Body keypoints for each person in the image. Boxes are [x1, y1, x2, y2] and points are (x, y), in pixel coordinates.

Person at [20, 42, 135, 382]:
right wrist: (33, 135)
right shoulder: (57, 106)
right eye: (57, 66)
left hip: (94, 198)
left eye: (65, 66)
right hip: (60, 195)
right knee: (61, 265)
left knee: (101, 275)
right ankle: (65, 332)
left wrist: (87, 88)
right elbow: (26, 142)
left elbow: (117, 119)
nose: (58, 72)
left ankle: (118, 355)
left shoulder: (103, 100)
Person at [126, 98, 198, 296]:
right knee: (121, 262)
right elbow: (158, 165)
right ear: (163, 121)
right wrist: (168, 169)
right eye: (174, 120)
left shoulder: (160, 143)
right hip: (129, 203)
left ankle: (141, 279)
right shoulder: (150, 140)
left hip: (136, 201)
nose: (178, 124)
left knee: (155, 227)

» TASK OBJECTIVE: Copy every record above out again, word for word.

» TASK RESULT:
Body keypoints for each person in the image. Boxes are [x1, y1, x2, y2] and points are (x, y), in pixel coordinates.

Person at [20, 42, 135, 382]:
right wrist: (33, 135)
right shoulder: (57, 106)
right eye: (57, 66)
left hip: (94, 198)
left eye: (65, 66)
right hip: (60, 195)
right knee: (61, 265)
left knee: (101, 275)
right ankle: (65, 332)
left wrist: (87, 88)
right elbow: (26, 142)
left elbow: (117, 119)
nose: (58, 72)
left ankle: (118, 355)
left shoulder: (103, 100)
Person at [126, 98, 198, 296]:
right knee: (121, 262)
right elbow: (158, 165)
right ear: (163, 121)
right wrist: (168, 169)
right eye: (174, 120)
left shoulder: (160, 143)
right hip: (129, 203)
left ankle: (141, 279)
right shoulder: (150, 140)
left hip: (136, 201)
nose: (178, 124)
left knee: (155, 227)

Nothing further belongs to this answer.